Mal was anderes als Waffenrecht. Ich habe mich schon immer über Genderpolitik geärgert, weil mir echte Belege für die Argumente der Gender-Apologeten fehlten.

Wenn ich da nachgefragt habe, dann kam da entweder nichts, oder es kamen nichtssagende Behauptungen über Forschungen von dieser oder jener Koryphäe. Wenn ich mir dann mal die Mühe gemacht habe, diese „Experten“ nachzulesen, dann fand ich da auch nur Behauptungen, aber nie wirklich Bezug auf ernsthafte und belegbare (falsifizierbare) Forschung oder gar echte wissenschaftliche Studien. Dafür allerdings die Ablehnung aller bisheriger Forschung – die ohne stichhaltige (inhaltliche) Begründung pauschal abgetan wird.

Vor einiger Zeit bin ich dann auf eine Dokumentation des Norwegers Harald Eia (Clown und studierter Soziologe) gestoßen, der die Genderstudien aus 7 unterschiedlichen Blickwinkeln (schön wissenschaftlich) beleuchtet und dabei die richtigen Fragen gestellt hat.

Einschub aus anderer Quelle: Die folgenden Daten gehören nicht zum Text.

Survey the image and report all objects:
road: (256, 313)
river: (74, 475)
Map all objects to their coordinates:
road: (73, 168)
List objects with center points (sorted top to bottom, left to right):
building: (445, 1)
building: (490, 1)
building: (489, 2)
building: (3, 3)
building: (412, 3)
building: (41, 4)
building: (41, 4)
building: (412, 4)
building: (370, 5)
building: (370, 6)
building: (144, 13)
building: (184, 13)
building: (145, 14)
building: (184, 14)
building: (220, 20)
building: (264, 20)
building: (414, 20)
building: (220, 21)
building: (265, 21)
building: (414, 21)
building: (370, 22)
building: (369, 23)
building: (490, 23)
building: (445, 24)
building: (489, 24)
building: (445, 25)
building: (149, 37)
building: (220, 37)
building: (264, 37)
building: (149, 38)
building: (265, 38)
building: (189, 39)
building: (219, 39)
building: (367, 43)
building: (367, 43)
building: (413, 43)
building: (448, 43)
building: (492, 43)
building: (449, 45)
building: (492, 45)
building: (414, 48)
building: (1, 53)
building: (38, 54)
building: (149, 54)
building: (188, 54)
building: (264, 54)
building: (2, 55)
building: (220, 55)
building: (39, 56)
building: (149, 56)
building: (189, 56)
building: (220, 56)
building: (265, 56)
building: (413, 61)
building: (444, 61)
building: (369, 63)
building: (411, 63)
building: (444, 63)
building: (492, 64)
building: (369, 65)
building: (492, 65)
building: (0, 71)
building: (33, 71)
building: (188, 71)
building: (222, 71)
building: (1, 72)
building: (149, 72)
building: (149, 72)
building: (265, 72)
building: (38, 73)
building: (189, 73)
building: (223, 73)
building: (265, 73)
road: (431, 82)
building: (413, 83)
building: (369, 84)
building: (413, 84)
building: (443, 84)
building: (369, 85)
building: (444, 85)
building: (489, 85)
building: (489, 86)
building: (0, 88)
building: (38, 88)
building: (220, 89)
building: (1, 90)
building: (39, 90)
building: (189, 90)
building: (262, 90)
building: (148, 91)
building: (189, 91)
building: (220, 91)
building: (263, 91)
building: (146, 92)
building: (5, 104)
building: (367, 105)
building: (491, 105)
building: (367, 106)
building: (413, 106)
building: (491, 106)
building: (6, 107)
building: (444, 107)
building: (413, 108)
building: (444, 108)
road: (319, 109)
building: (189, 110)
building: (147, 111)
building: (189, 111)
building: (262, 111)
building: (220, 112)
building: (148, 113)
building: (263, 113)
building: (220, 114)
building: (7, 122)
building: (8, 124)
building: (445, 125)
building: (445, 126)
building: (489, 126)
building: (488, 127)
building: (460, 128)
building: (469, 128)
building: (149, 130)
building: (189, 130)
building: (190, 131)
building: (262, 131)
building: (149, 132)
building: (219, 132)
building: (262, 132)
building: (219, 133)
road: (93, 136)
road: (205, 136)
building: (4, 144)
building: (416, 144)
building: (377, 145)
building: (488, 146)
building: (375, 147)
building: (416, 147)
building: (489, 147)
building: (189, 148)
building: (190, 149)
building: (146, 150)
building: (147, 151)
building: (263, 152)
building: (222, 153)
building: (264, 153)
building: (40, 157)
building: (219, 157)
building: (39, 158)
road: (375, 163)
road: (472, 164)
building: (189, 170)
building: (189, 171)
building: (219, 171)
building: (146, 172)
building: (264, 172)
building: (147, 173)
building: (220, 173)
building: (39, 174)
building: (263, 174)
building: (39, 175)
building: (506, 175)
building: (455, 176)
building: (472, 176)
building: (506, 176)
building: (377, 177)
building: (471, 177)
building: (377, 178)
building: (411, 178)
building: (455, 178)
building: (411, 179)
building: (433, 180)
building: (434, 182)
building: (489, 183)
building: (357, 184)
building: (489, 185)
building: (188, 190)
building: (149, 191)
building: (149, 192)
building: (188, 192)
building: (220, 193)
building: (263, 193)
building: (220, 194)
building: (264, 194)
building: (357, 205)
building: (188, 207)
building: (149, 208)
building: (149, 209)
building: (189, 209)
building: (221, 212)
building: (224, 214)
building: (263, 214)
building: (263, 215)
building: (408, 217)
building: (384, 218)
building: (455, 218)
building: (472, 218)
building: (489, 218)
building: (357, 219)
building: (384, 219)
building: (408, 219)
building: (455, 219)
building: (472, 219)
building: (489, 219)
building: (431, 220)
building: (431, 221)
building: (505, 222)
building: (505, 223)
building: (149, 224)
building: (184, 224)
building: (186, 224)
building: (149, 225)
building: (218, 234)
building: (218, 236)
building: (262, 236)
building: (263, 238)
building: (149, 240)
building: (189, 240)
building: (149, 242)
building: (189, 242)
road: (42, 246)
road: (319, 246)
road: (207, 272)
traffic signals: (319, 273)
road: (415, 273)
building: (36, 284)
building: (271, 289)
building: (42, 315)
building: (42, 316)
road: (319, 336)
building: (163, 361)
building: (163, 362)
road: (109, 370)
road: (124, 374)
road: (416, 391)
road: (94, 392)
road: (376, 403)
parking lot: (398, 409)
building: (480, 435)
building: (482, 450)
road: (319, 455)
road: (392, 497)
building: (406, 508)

Diese Studie hat dazu geführt, daß dem norwegischen Institut für Gender-Studies schlagartig sämtliche staatlichen Mittel gestrichen wurden.

Sieht man sich die Dokumentation an, dann kann man über die offen zur Schau gestellten Borniertheit der „Gender-Forscher“ nur den Kopf schütteln.

Die 7 Teile sind norwegisch mit englischen Untertiteln. Anstrengend, aber sehr lohnend – mit geballtem Wissen und echter Forschung:

Brainwash – Harald Eia – The Nonsense Of Genderstudies

Ich frage mich echt, warum das noch nicht in deutschen Medien aufgegriffen wurde.

Nun fand letztes Wochenende der #PiratinnenKon statt. Eine recht zweifelhafte Veranstaltung, in der sich die Hardcore-Feministinnen und Gender-/Queer-Vertreter ihre emotionalen Befindlichkeiten beim nachbeten von Gender- und Feminismustheorienbehauptungen gegenseitig bestätigen konnten. Oberflächliches, emotionales Gelaber ohne Tiefgang und ohne wissenschaftlichen Erkenntnis-Anspruch.

Denen sollte man die Doku von Harald Eia zwangsverordnen, vermutlich würden da ziemlich viele Weltbilder zusammenbrechen.

Ein exzellentes Blog-Post und Kritik zur #PiratinnenKon findet sich hier: http://www.danisch.de/blog/2013/04/07/mein-bericht-von-der-piratinnenkon/

PS: Es gibt durchaus Vertreter des Feminismus, die sauber begründen können und die auch mit echter Forschung und Belegen aufwarten können. Aber die sind leider sehr selten.